There are limits to the plastic parts and other design elements of the machine. I see the potential of your design being a lot of work and expense and only having a limited impact due to other aspects of the machine.
I don’t think of my comments as a “solution” to your question, just my guess about a possible outcome. The “problem” with the MPCNC is that everyone does their own version.
they pick the size
they pick the router and the mount
they pick the plastic and the printing parameters for that plastic
they select what tools are used in the design and cutting pipeline
they may select custom features
So, with all these personal choices, it is hard to see the limits of the MPCNC or how the many customizations impact the performance of the MPCNC.
Your changes seemed to be targeted at torque. At slow speed, torque determines how deep each pass can be without losing steps. Your CAM software sets the dept of cut for each pass, so the “only” thing you are gaining with increased torque is less passes (faster cutting). And there are Nema 17 stepper motors with significantly more torque than the HS4401. In fact, I’ve seen ones on Aliexpress that have twice the torque (so you could get the equivalent torque of your two-motor system in a single stepper motor without MPCNC modifications). And I seen these steppers on the forum several times, which are both inexpensive and half again the holding torque of your HS4401 steppers.
I think the weakest link in this design is the lead screw nuts. They typically allow a lot of backlash. This can be mitigated using antibacklash assemblies. The lead screw nuts are typically made from softer materials than the lead screws and can wear quickly if lubrication is not maintained. As the nuts wear the backlash increases.
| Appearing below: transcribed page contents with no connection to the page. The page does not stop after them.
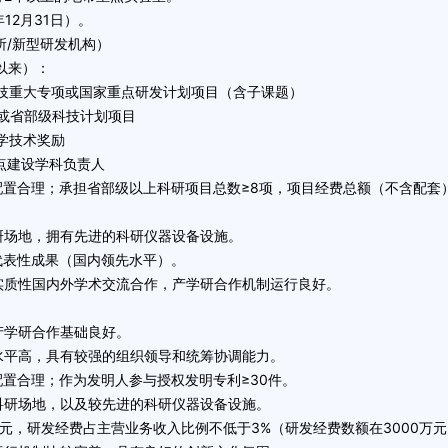
12月31日）。
/新型研发机构）
以来）：
技重大专项或国家重点研发计划项目（含子课题）
或省部级科技计划项目
学技术奖励
点建设学科负责人
合理；承担省部级以上科研项目总数≥8项，项目经费总额（不含配套）
场地，拥有先进的科研仪器设备设施。
代表性成果（国内领先水平）。
质性国内外学术交流合作，产学研合作机制运行良好。
学研合作基础良好。
平高，具有较强的组织领导和统筹协调能力。
置合理；作为发明人参与授权发明专利≥30件。
研场地，以及较先进的科研仪器设备设施。
，研发经费占主营业务收入比例不低于3%（研发经费数额在3000万元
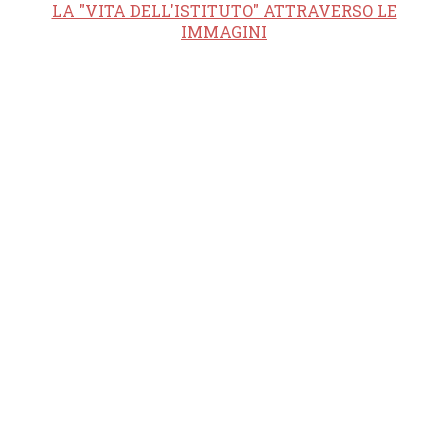
LA "VITA DELL'ISTITUTO" ATTRAVERSO LE
IMMAGINI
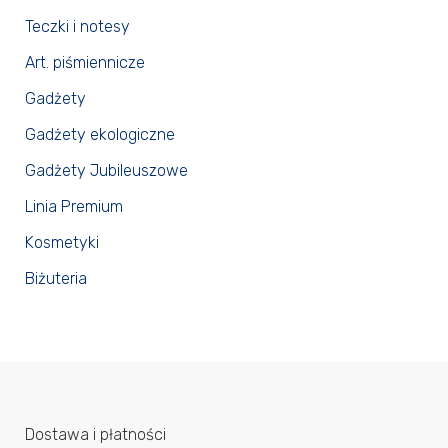
Teczki i notesy
Art. piśmiennicze
Gadżety
Gadżety ekologiczne
Gadżety Jubileuszowe
Linia Premium
Kosmetyki
Biżuteria
Dostawa i płatności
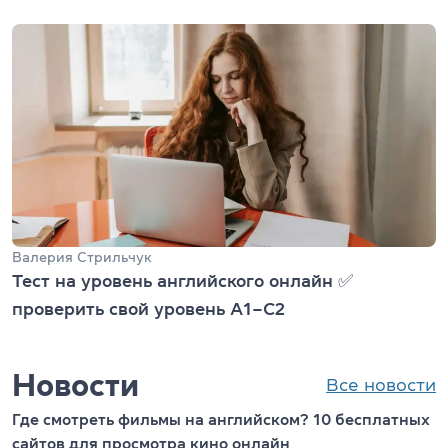
Валерия Стрильчук
Тест на уровень английского онлайн ✅
проверить свой уровень А1–С2
Новости
Все новости
Где смотреть фильмы на английском? 10 бесплатных
сайтов для просмотра кино онлайн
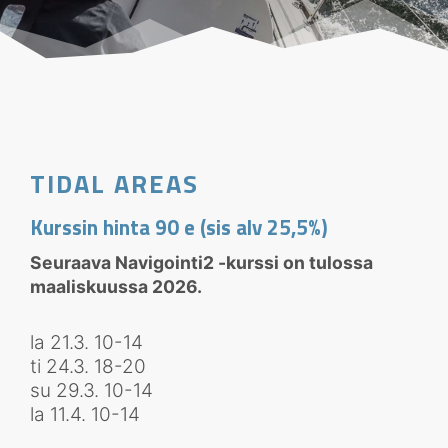
TIDAL AREAS
Kurssin hinta 90 e (sis alv 25,5%)
Seuraava Navigointi2 -kurssi on tulossa
maaliskuussa 2026.
la 21.3. 10-14
ti 24.3. 18-20
su 29.3. 10-14
la 11.4. 10-14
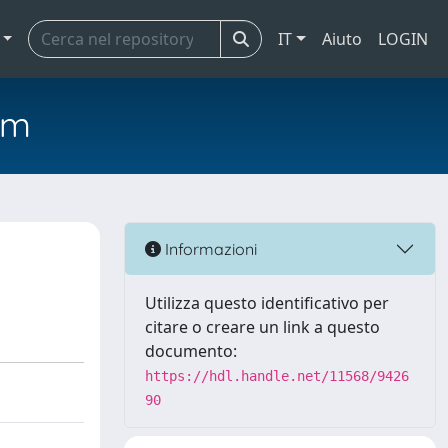
IT
Aiuto
LOGIN
em
Informazioni
Utilizza questo identificativo per
citare o creare un link a questo
documento:
https://hdl.handle.net/11568/9426
90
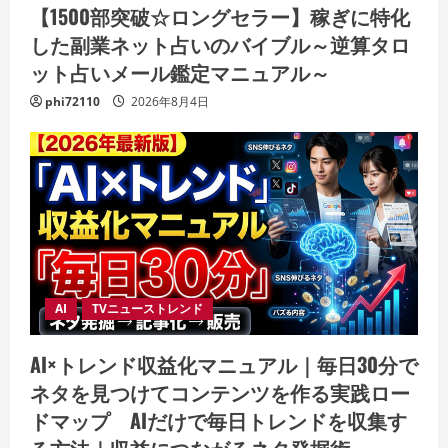
【1500部突破☆ロングセラー】稼ぎに特化
した副業ネット占いのバイブル～逆算タロ
ット占いメール鑑定マニュアル～
phi72110
2026年8月4日
AI
TVニューストレンド
AI×トレンド収益化マニュアル｜毎日30分で
ネタを見つけてコンテンツを作る実践ロー
ドマップ AIだけで毎日トレンドを収集す
る方法｜収益につながるネタ発掘術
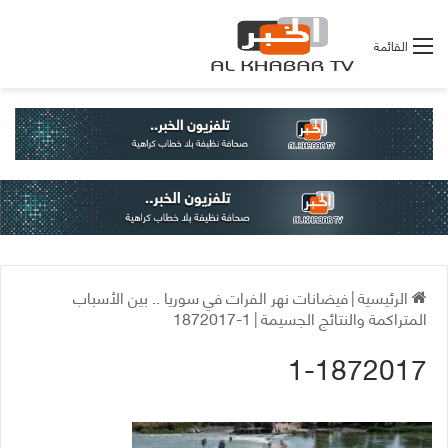
القائمة
الرئيسية
|
فيضانات نهر الفرات في سوريا .. بين الأسباب
المتراكمة والنتائج الجسيمة
|
1-1872017
1-1872017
This issue is minimal for the Z-axis because the movements are typically short and slow. However, movements along the X-axis and Y-axis are typically longer and faster. More friction. More heat. More wear. Lubrication is your friend.
I recommend shielding the screws from the milling debris. You don’t want that in the threads.
True. That is more of an issue for the X-axis and Y-axis. However, wear IS an issue for the Z-axis. I have seen the threads in Z-axis nuts worn to the point that the lead screws begin to slip through the nuts.